RFR: 8062063: Usage of UseHugeTLBFS, UseLargePagesInMetaspace and huge SurvivorAlignmentInBytes cause crashes in CMBitMapClosure::do_bit

Wed Jan 7 20:02:05 UTC 2015

Hi,

On Wed, 2015-01-07 at 13:12 -0500, Kim Barrett wrote:
> On Jan 7, 2015, at 10:14 AM, Stefan Johansson <stefan.johansson at oracle.com> wrote:
> > 
> > Hi,
> > 
> > Please review this fix for:
> > https://bugs.openjdk.java.net/browse/JDK-8062063
> > 
> > Webrev:
> > http://cr.openjdk.java.net/~sjohanss/8062063/hotspot.00
> > 
> > Summary:
> > When using large pages on Linux we never actually uncommit memory, we just mark
>> it as currently not used. When later re-committing those pages we
>> currently only mark them in use again. This works fine until someone
>> expects to get cleared memory back when doing a commit, which for
>> example is expected for the memory backing certain bitmaps. This fix,
>> makes sure that we always clear large pages when they are
>> re-committed.
> 
> Ouch!
> 
> Generally looks good.  I have one question:
> 
> src/share/vm/gc_implementation/g1/g1PageBasedVirtualSpace.cpp
>  137     for (uintptr_t page_index = start; page_index < start + size_in_pages; page_index++) {
>  138       if (_needs_clear_on_commit.at(page_index)) {
>  139         Copy::zero_to_bytes((HeapWord*)page_start(page_index), _page_size);
>  140         _needs_clear_on_commit.clear_bit(page_index);
>  141       }
>  142     }
> 
> I'm not sure how large the size_in_pages argument for commit can be /
> tends to be.  Nor do I know how often or in what circumstances the
> commit operation gets called.  With those caveats, would it be worth

Size_in_pages is dependent on the G1 heap sizing, which is rather
aggressive at the moment, so size_in_pages tends to be high I think.
Also, we only shrink after full gc, which means the next expansion can
potentially be large.

However this code path is (afaik) used with large pages on Linux only,
and only occurs when you use different Xms and Xmx settings. So page
size is always >= 2M (or whatever the current large page size is).

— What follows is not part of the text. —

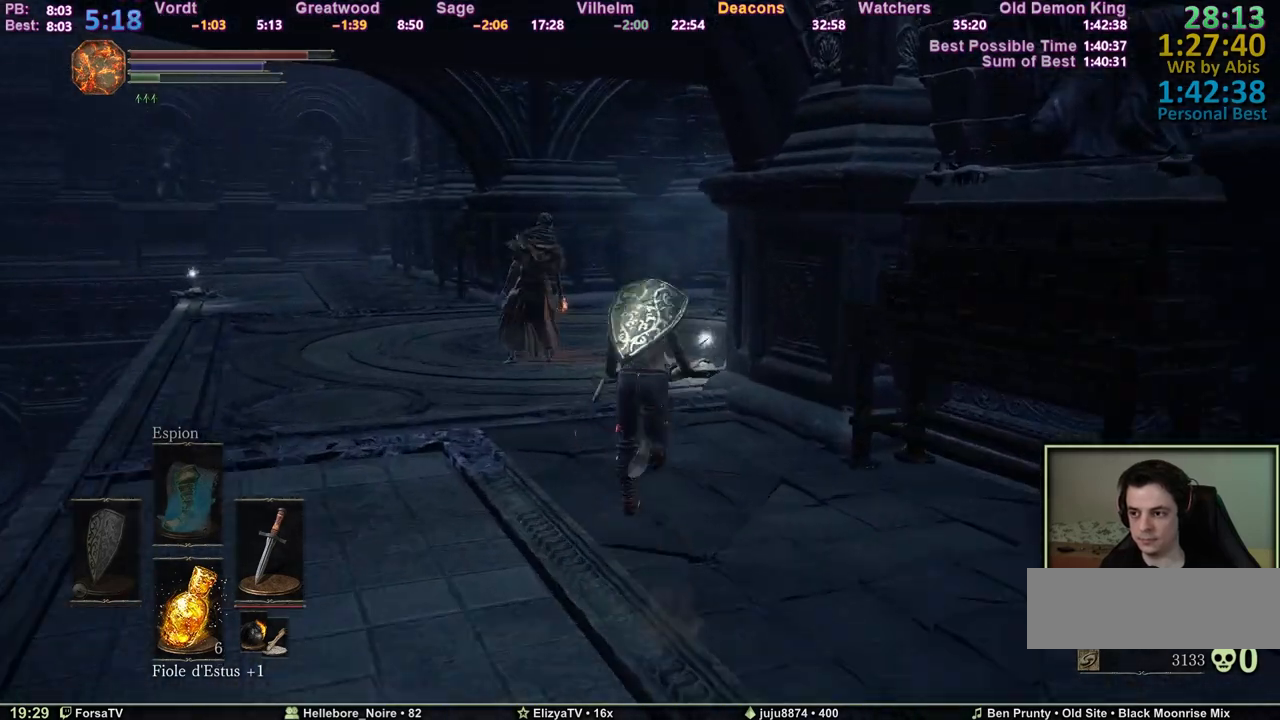
{"keys": ["space", "z"], "events": [[417, "space", "up"], [467, "space", "down"]]}
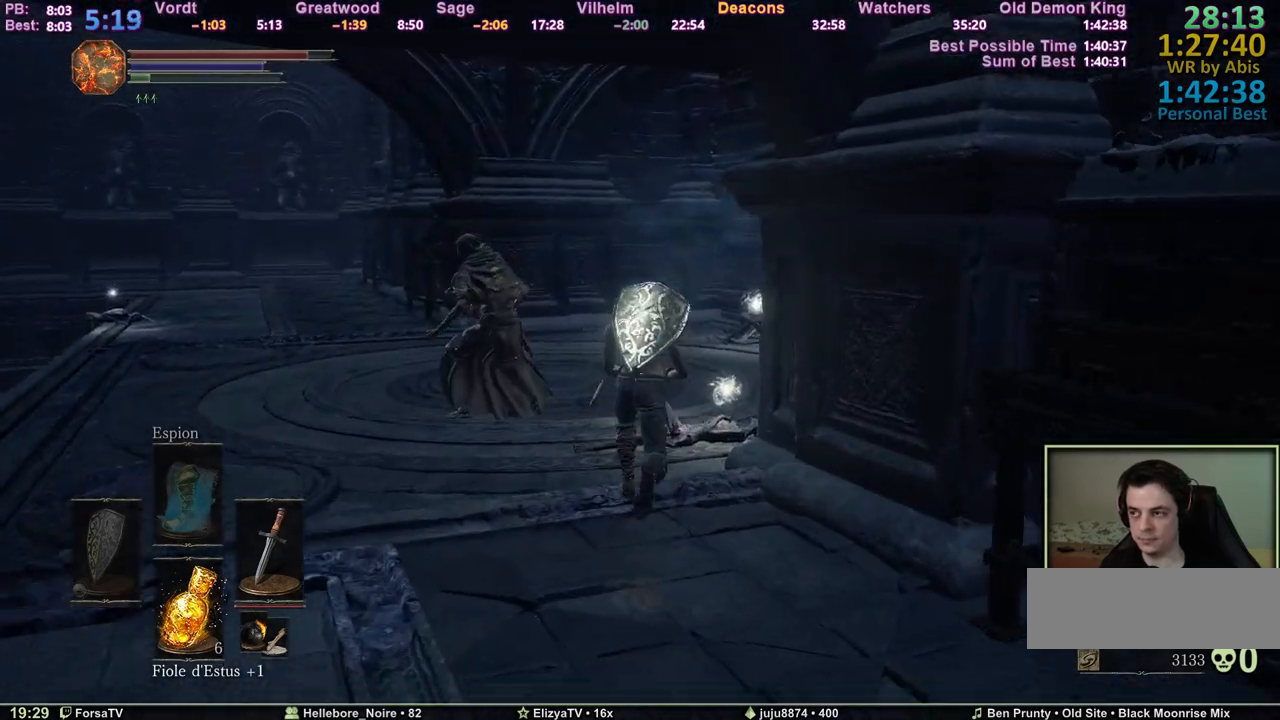
{"keys": ["space", "z"], "events": []}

> mking the scan for pages that need to be cleared and their clearing
> chunkier by using BitMap::get_next_[zero,one]_offset to search for
> ranges that need to be cleared?  It makes the code a little more
> complicated than the present bit at a time iteration, but is probably
> faster if there are long runs in the bitmap, which seems plausible,
> but should probably be tested.  But it might not be worth doing if
> performance isn't important here.

It would be a nice addition, but I do not feel it is required for this
particular bug fix. As you mention, it is slightly more complicated. The
overhead seems small compared to the effort to zero-fill a large page.

Either way is fine for me.

Thanks,
  Thomas